Nazareth n’est jamais une fuite ou une dissimulation de la réalité. Nazareth se mobilise pour Jésus et pour les plus petits d’entre eux. Tout comme « vie cachée » peut sembler contradictoire, l’expression « annoncer l’Évangile en silence » peut également être mal comprise. Dans ses lettres, où frère Charles utilise ces expressions, il parle de relations d’amitié, de contacts. Est-il alors nécessaire de garder le silence ? À cette question, Antoine Chatelard affirme que la réponse doit être à la fois oui et non. Non, car Nazareth est le lieu de communication, d’écoute, de partage et d’amitié, le lieu où la Parole se transmet dans les conversations ordinaires avec les gens. Oui, car Nazareth est silence, car Nazareth crie la Bonne Nouvelle sur tous les toits, en restant silencieux, sans prêcher, en aimant. (5) En tant que prêtres de la Fraternité, nous sommes confrontés à un véritable défi si nous n’avons pas suivi un chemin, tant spirituel que psychologique, dont nous sommes convaincus qu’il mène à une rencontre authentique avec le Seigneur, dans la contemplation et l’adoration, ainsi que dans notre dévouement et notre service au peuple de Dieu et à la société. Notre ministère sacerdotal n’est pas une forme monastique ou conventuelle : nous sommes des hommes au cœur du monde. Lorsque Nazareth nous convainc, elle cesse d’être une idée, un virtuel ou une annexe, et nous fait grandir avec nos voisins, mur à mur, nos communautés, nos frères dans la Fraternité. Nazareth ne peut jamais être statique dans nos vies, car cela serait synonyme d’installation ou d’accommodation. Jésus, donné par Marie, est un prochain à Nazareth ; il cohabite, vit avec son peuple, est proche de lui, est un citoyen. Il ne s’adresse pas seulement à eux, il est avec eux. Et cette attitude le conduira plus tard toujours aux côtés des plus petits ; cela le fera regarder sans juger, chercher à aider et à être utile, à écouter les hommes et à écouter son Père.

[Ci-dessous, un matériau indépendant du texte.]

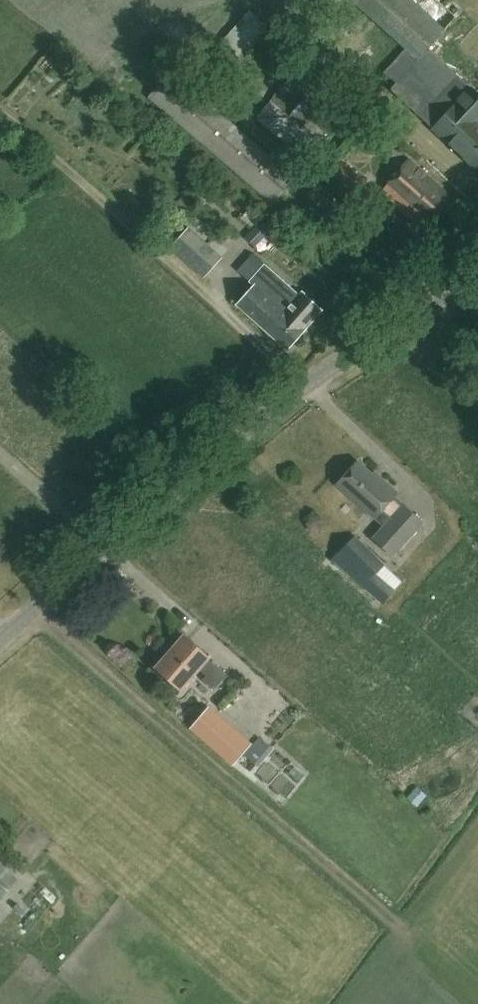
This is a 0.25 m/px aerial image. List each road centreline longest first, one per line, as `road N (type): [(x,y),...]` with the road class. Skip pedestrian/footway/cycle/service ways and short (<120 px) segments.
road 1 (tertiary): [(0,638),(100,543),(300,383),(477,282)]
road 2 (track): [(409,934),(35,607)]
road 3 (track): [(300,383),(0,111)]

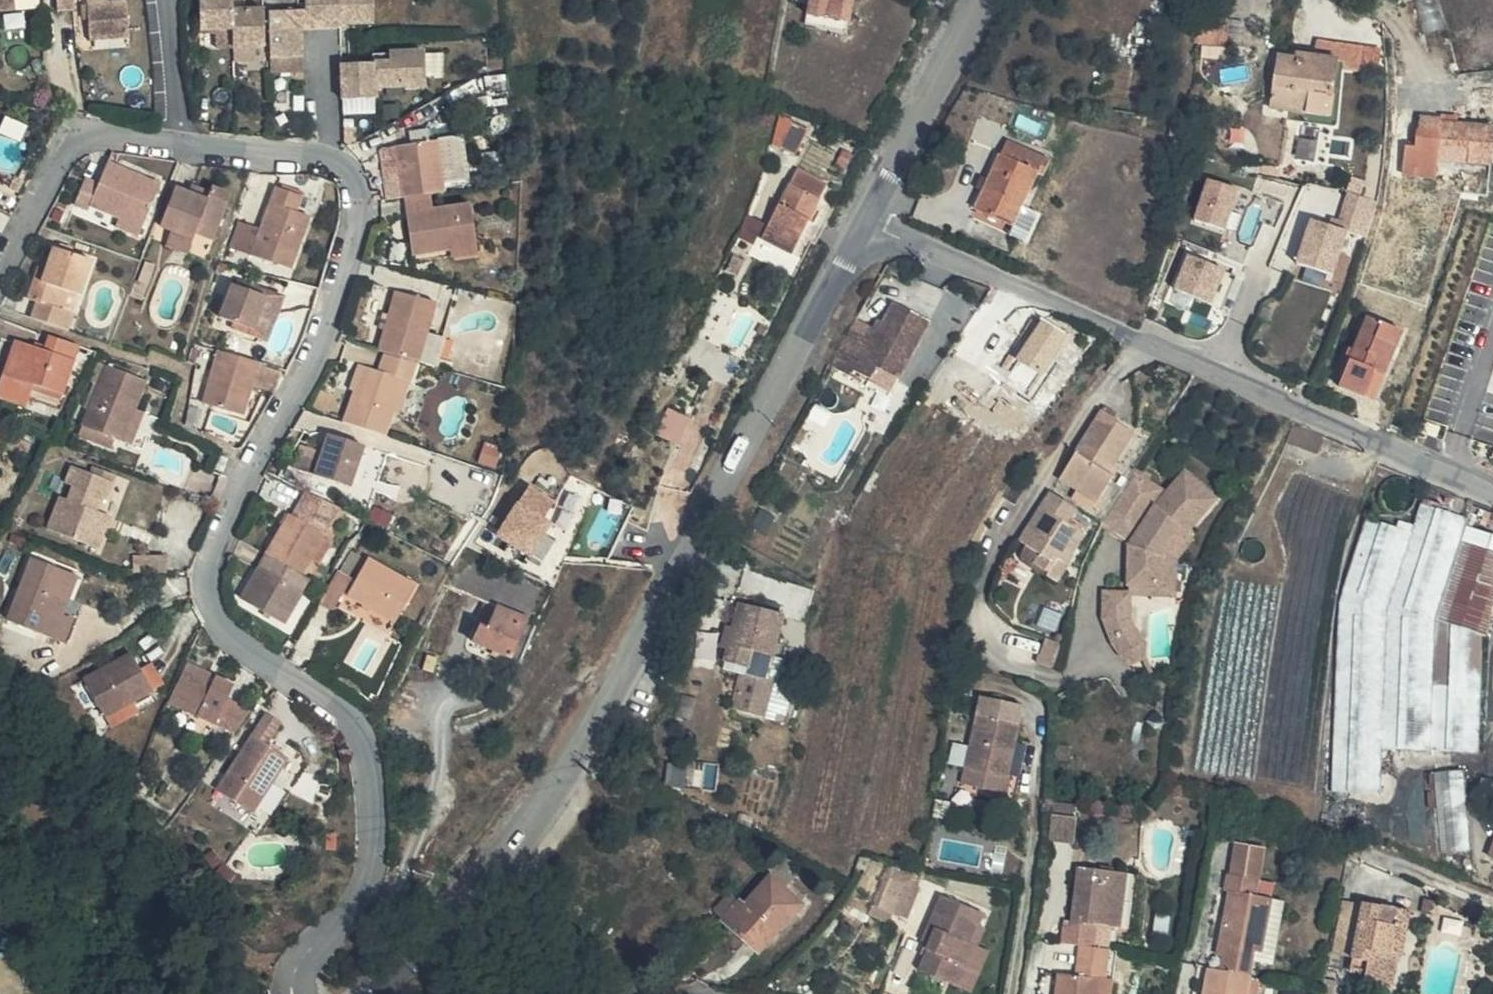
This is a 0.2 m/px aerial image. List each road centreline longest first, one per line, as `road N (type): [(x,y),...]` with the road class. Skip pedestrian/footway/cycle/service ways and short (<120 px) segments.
road 1 (residential): [(294,993),(308,956),(373,880),(366,746),(334,710),(212,618),(201,574),(314,359),(353,240),(353,198),(342,169),(305,155),(82,142),(0,281)]
road 2 (unclassified): [(528,805),(613,697),(871,222)]
road 3 (residential): [(871,222),(1492,494)]
road 4 (unclassified): [(987,0),(871,222)]
road 5 (residential): [(528,805),(577,931),(622,977),(670,993)]
road 6 (unclassified): [(365,993),(528,805)]

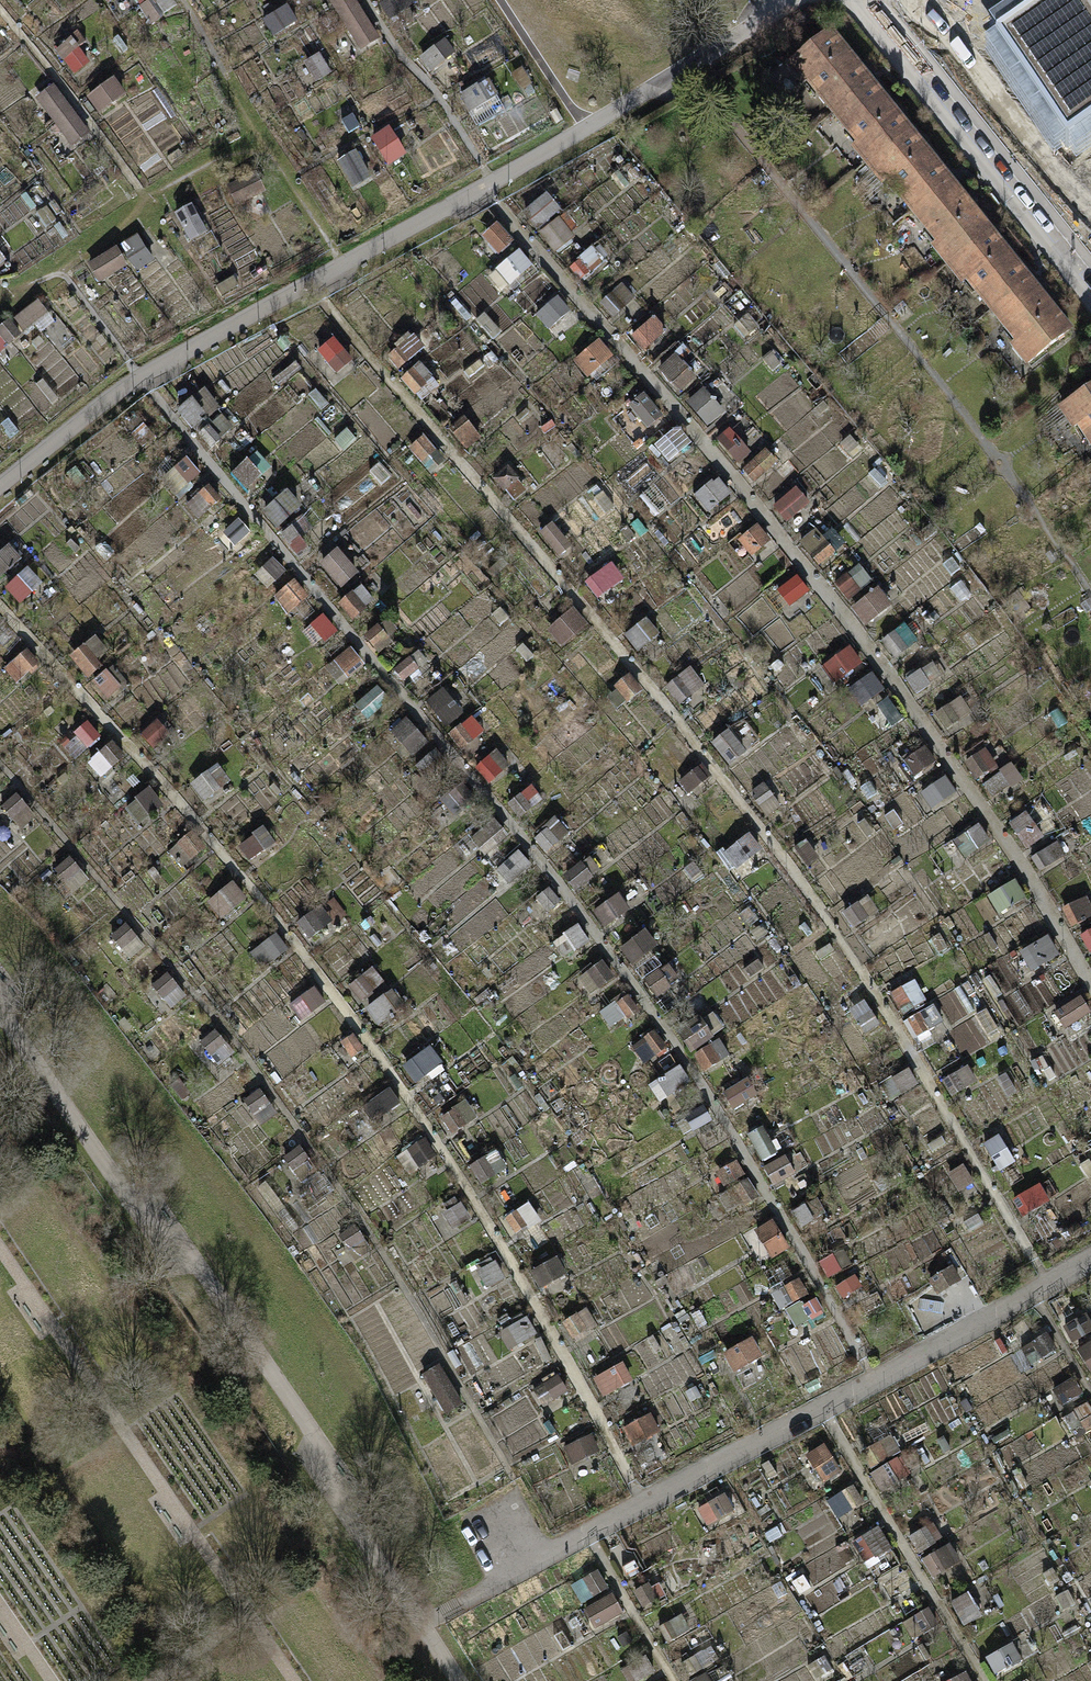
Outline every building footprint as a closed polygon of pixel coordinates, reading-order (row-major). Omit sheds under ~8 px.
[(151,26),(180,9),(175,0),(136,0),(151,26)] [(377,40),(355,0),(332,0),(359,49),(377,40)] [(416,2),(414,0),(388,0),(381,5),(391,20),(416,2)] [(994,42),(1066,147),(1090,131),(1090,0),(1056,0),(994,42)] [(274,37),(299,20),(288,5),(264,23),(274,37)] [(833,111),(868,82),(826,30),(787,62),(803,83),(807,80),(833,111)] [(430,71),(454,53),(444,38),(419,56),(430,71)] [(76,41),(61,52),(76,73),(91,62),(76,41)] [(315,82),(331,72),(320,54),(303,65),(315,82)] [(101,114),(126,95),(113,78),(88,98),(101,114)] [(471,113),(495,95),(485,80),(460,98),(471,113)] [(868,82),(833,111),(858,143),(854,146),(868,164),(908,131),(868,82)] [(74,144),(89,131),(53,88),(37,101),(74,144)] [(391,165),(409,155),(391,126),(374,136),(391,165)] [(908,131),(868,164),(883,182),(887,178),(913,209),(948,180),(908,131)] [(353,190),(371,179),(353,151),(336,161),(353,190)] [(237,203),(264,190),(256,174),(229,187),(237,203)] [(949,264),(987,232),(948,180),(913,209),(937,240),(932,244),(949,264)] [(545,194),(521,213),(535,231),(559,212),(545,194)] [(192,243),(209,233),(192,204),(174,214),(192,243)] [(560,219),(538,235),(552,254),(574,238),(560,219)] [(498,225),(483,239),(498,256),(514,242),(498,225)] [(991,310),(1028,279),(987,232),(949,264),(963,281),(965,279),(991,310)] [(136,273),(153,263),(136,235),(119,245),(136,273)] [(519,249),(496,270),(510,286),(533,266),(519,249)] [(95,285),(126,268),(115,250),(85,267),(95,285)] [(579,260),(568,268),(579,282),(589,274),(579,260)] [(1028,279),(991,310),(1018,342),(1014,345),(1028,363),(1069,328),(1028,279)] [(620,283),(606,297),(620,312),(635,298),(620,283)] [(559,297),(536,317),(551,334),(574,313),(559,297)] [(25,333),(48,317),(37,301),(14,318),(25,333)] [(655,317),(632,337),(647,354),(670,333),(655,317)] [(21,336),(9,321),(0,327),(0,351),(21,336)] [(334,338),(319,352),(338,372),(353,359),(334,338)] [(414,338),(401,350),(413,363),(426,351),(414,338)] [(599,341),(576,361),(591,377),(614,357),(599,341)] [(675,357),(659,372),(679,394),(695,380),(675,357)] [(421,365),(408,377),(420,391),(433,378),(421,365)] [(1061,406),(1075,425),(1078,423),(1090,442),(1090,386),(1061,406)] [(206,391),(195,399),(208,415),(219,407),(206,391)] [(701,391),(686,405),(706,428),(722,414),(701,391)] [(644,394),(630,405),(649,430),(663,418),(644,394)] [(191,400),(178,410),(190,425),(203,415),(191,400)] [(464,417),(451,430),(468,449),(482,437),(464,417)] [(209,428),(198,436),(210,451),(220,442),(209,428)] [(680,428),(654,448),(667,465),(693,445),(680,428)] [(729,430),(717,440),(737,464),(749,454),(729,430)] [(420,435),(406,447),(421,463),(435,451),(420,435)] [(767,448),(741,468),(754,484),(780,465),(767,448)] [(185,458),(159,480),(173,497),(199,475),(185,458)] [(247,464),(234,474),(246,490),(259,480),(247,464)] [(508,468),(494,479),(504,493),(519,481),(508,468)] [(721,478),(695,498),(708,515),(734,495),(721,478)] [(209,487),(199,495),(210,510),(221,502),(209,487)] [(797,488),(776,506),(788,521),(810,504),(797,488)] [(287,492),(261,514),(275,531),(301,509),(287,492)] [(239,521),(229,529),(240,544),(251,536),(239,521)] [(554,523),(540,534),(559,558),(573,547),(554,523)] [(761,525),(740,542),(752,558),(774,541),(761,525)] [(814,532),(799,546),(819,568),(834,553),(814,532)] [(0,554),(0,580),(23,562),(11,546),(0,554)] [(337,551),(322,565),(342,587),(357,573),(337,551)] [(275,559),(262,569),(274,585),(287,574),(275,559)] [(857,567),(836,584),(848,600),(870,583),(857,567)] [(30,570),(6,588),(19,604),(42,585),(30,570)] [(800,576),(778,593),(791,609),(812,591),(800,576)] [(293,582),(275,598),(289,614),(307,599),(293,582)] [(875,590),(854,607),(866,623),(888,606),(875,590)] [(353,593),(339,606),(354,622),(368,609),(353,593)] [(573,612),(552,630),(564,646),(586,628),(573,612)] [(324,617),(310,630),(325,646),(339,633),(324,617)] [(649,619),(627,637),(640,652),(661,635),(649,619)] [(379,624),(364,638),(378,653),(393,640),(379,624)] [(903,627),(881,644),(894,660),(916,642),(903,627)] [(84,645),(69,657),(89,680),(103,667),(84,645)] [(351,647),(333,663),(346,679),(365,664),(351,647)] [(850,647),(824,668),(837,684),(863,663),(850,647)] [(29,651),(5,669),(18,685),(41,667),(29,651)] [(411,660),(393,673),(401,685),(420,671),(411,660)] [(927,664),(905,681),(918,697),(939,680),(927,664)] [(689,671),(667,689),(680,704),(702,687),(689,671)] [(107,673),(93,685),(108,702),(122,691),(107,673)] [(872,674),(851,692),(863,707),(885,690),(872,674)] [(630,677),(617,688),(629,703),(643,692),(630,677)] [(376,687),(357,703),(371,719),(389,703),(376,687)] [(444,688),(426,703),(448,730),(466,715),(444,688)] [(959,700),(937,717),(950,733),(972,715),(959,700)] [(474,717),(452,732),(461,745),(483,729),(474,717)] [(411,758),(429,747),(411,719),(393,730),(411,758)] [(89,723),(75,735),(87,748),(100,737),(89,723)] [(157,723),(144,735),(155,748),(169,737),(157,723)] [(714,743),(731,766),(747,754),(731,731),(714,743)] [(100,752),(89,761),(100,775),(123,757),(111,743),(100,752)] [(924,748),(902,765),(915,781),(937,763),(924,748)] [(986,749),(964,766),(977,782),(998,765),(986,749)] [(702,766),(681,782),(690,794),(712,778),(702,766)] [(219,767),(194,787),(204,800),(229,781),(219,767)] [(944,779),(922,796),(935,812),(956,795),(944,779)] [(765,783),(750,794),(766,817),(781,807),(765,783)] [(139,802),(128,811),(139,825),(162,807),(150,793),(139,802)] [(0,807),(0,809),(11,822),(26,809),(15,795),(0,807)] [(1025,813),(1007,826),(1025,851),(1043,838),(1025,813)] [(976,827),(955,844),(967,860),(989,843),(976,827)] [(265,830),(239,850),(250,863),(275,844),(265,830)] [(181,843),(170,852),(182,866),(204,848),(193,834),(181,843)] [(751,838),(730,855),(739,867),(760,850),(751,838)] [(1055,844),(1032,860),(1043,875),(1065,858),(1055,844)] [(501,868),(510,883),(533,868),(524,853),(501,868)] [(68,858),(50,873),(71,896),(88,881),(68,858)] [(1015,884),(991,898),(1002,916),(1026,902),(1015,884)] [(220,895),(209,904),(220,918),(243,900),(231,886),(220,895)] [(609,925),(632,914),(624,897),(601,908),(609,925)] [(1062,910),(1070,929),(1090,919),(1090,907),(1087,898),(1062,910)] [(865,899),(843,916),(856,932),(878,915),(865,899)] [(325,909),(299,928),(309,941),(335,922),(325,909)] [(127,925),(110,938),(122,953),(139,940),(127,925)] [(565,958),(590,946),(582,929),(557,941),(565,958)] [(646,931),(620,947),(629,963),(656,947),(646,931)] [(1083,936),(1090,950),(1090,931),(1083,936)] [(265,944),(254,953),(265,967),(288,949),(276,935),(265,944)] [(1046,941),(1022,955),(1033,972),(1057,958),(1046,941)] [(607,962),(580,978),(592,997),(619,980),(607,962)] [(656,995),(681,987),(674,967),(649,975),(656,995)] [(373,970),(348,990),(358,1003),(384,984),(373,970)] [(168,973),(151,987),(163,1002),(180,988),(168,973)] [(915,981),(888,997),(898,1013),(925,997),(915,981)] [(301,999),(290,1008),(302,1022),(324,1004),(312,990),(301,999)] [(626,994),(614,1006),(631,1021),(642,1009),(626,994)] [(392,995),(366,1015),(377,1028),(402,1009),(392,995)] [(1052,1015),(1063,1033),(1090,1016),(1090,1014),(1081,998),(1052,1015)] [(932,1004),(905,1020),(915,1037),(942,1021),(932,1004)] [(714,1022),(687,1031),(700,1072),(727,1063),(714,1022)] [(215,1031),(198,1045),(210,1060),(227,1046),(215,1031)] [(354,1035),(340,1045),(352,1060),(365,1050),(354,1035)] [(651,1036),(634,1048),(648,1067),(664,1054),(651,1036)] [(432,1050),(407,1070),(417,1083),(443,1064),(432,1050)] [(967,1065),(940,1081),(950,1097),(977,1081),(967,1065)] [(653,1084),(661,1101),(693,1087),(685,1069),(653,1084)] [(748,1078),(721,1094),(731,1110),(758,1094),(748,1078)] [(260,1090),(243,1103),(255,1119),(272,1105),(260,1090)] [(389,1091),(364,1109),(374,1123),(400,1106),(389,1091)] [(468,1103),(442,1122),(453,1136),(478,1116),(468,1103)] [(998,1133),(983,1142),(1001,1172),(1016,1163),(998,1133)] [(424,1140),(408,1151),(420,1168),(437,1157),(424,1140)] [(300,1147),(283,1160),(295,1175),(312,1162),(300,1147)] [(774,1187),(796,1180),(789,1161),(767,1169),(774,1187)] [(964,1164),(947,1174),(957,1192),(974,1181),(964,1164)] [(1038,1181),(1012,1198),(1023,1215),(1049,1198),(1038,1181)] [(460,1206),(445,1216),(455,1231),(470,1220),(460,1206)] [(532,1206),(509,1217),(517,1235),(541,1224),(532,1206)] [(772,1220),(756,1231),(775,1259),(791,1248),(772,1220)] [(355,1225),(338,1238),(350,1254),(367,1240),(355,1225)] [(545,1290),(568,1282),(560,1261),(538,1270),(545,1290)] [(495,1264),(479,1275),(490,1289),(505,1279),(495,1264)] [(953,1265),(926,1281),(936,1297),(963,1281),(953,1265)] [(575,1339),(599,1327),(589,1309),(566,1322),(575,1339)] [(523,1318),(508,1328),(518,1343),(534,1332),(523,1318)] [(751,1340),(724,1355),(734,1372),(761,1356),(751,1340)] [(1081,1347),(1090,1370),(1090,1343),(1081,1347)] [(439,1366),(423,1375),(446,1413),(461,1404),(439,1366)] [(608,1372),(598,1377),(606,1391),(616,1386),(608,1372)] [(557,1374),(542,1385),(552,1399),(567,1388),(557,1374)] [(649,1413),(622,1429),(632,1446),(659,1430),(649,1413)] [(590,1434),(563,1448),(572,1465),(599,1451),(590,1434)] [(802,1463),(817,1487),(842,1471),(827,1447),(802,1463)] [(724,1494),(698,1510),(707,1526),(734,1510),(724,1494)] [(948,1544),(921,1560),(931,1576),(958,1560),(948,1544)] [(597,1572),(570,1588),(580,1605),(607,1589),(597,1572)] [(611,1595),(584,1611),(594,1627),(621,1611),(611,1595)] [(956,1603),(967,1625),(981,1618),(970,1597),(956,1603)] [(681,1613),(657,1629),(667,1645),(692,1629),(681,1613)] [(1012,1644),(985,1660),(995,1676),(1021,1660),(1012,1644)] [(620,1671),(626,1680),(640,1680),(656,1671),(647,1655),(620,1671)] [(692,1680),(728,1680),(719,1666),(692,1680)]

Nazareth nous aide à vivre sans jugement, à vivre dans la contemplation de nos espaces personnels et de ceux des autres : leurs cœurs, leurs rêves, leurs vies. L’esprit de Nazareth nous pousse alors à revoir nos vies en les contemplant, à aimer nos propres vies et celles des autres comme un grand don d’amour de Dieu, lorsque nous faisons l’expérience de la gratuité. Nous ne sommes à Nazareth que lorsque nous la désidéalisons et acceptons Jésus comme notre prochain ou notre compagnon de maison, de vie et d’avenir, comme notre copilote ou notre compagnon de nos visites ou de nos rencontres.

NOTES :
(1) Luc 2, 26-38
(2) René Voillaume, Évangile, politique et violence, p. 22. Malaga, 1973
(3) Charles de Foucauld, Œuvres spirituelles. Anthologie de textes. 59, San Pablo, Madrid, 1998
(4) Cf. Charles de Foucauld, op. cit. 62
(5) Michel Lafon, Vivre Nazareth aujourd’hui, p. 27. Fayard, 1985

Pour une révision de vie :

1. Essayons-nous de vivre Nazareth, ou s’agit-il simplement d’une référence occasionnelle lors de nos rencontres fraternelles ? Est-ce que je crois et valorise dans ma vie cette clé d’identité dans la spiritualité de frère Charles ?

2. Sortons-nous de notre ego pour écouter l’« ange » qui nous éloigne de nos lectures, de notre télévision, de notre repos, de nos loisirs, et qui nous annonce, par ses difficultés ou ses impertinences, que Dieu nous appelle ?

3. Sentons-nous Jésus ou sentons-nous l’encens, le populisme, la construction d’image, l’orthodoxie pour ne pas être mis à l’écart ?

4. Quel regard portons-nous sur nos frères prêtres ? Nous croyons-nous plus pauvres, plus sympathiques, plus progressistes, plus fidèles, meilleurs pasteurs ou orateurs, plus solides intellectuellement, plus sympathiques ou dotés de meilleures aptitudes relationnelles ? Portons-nous des jugements intérieurs ?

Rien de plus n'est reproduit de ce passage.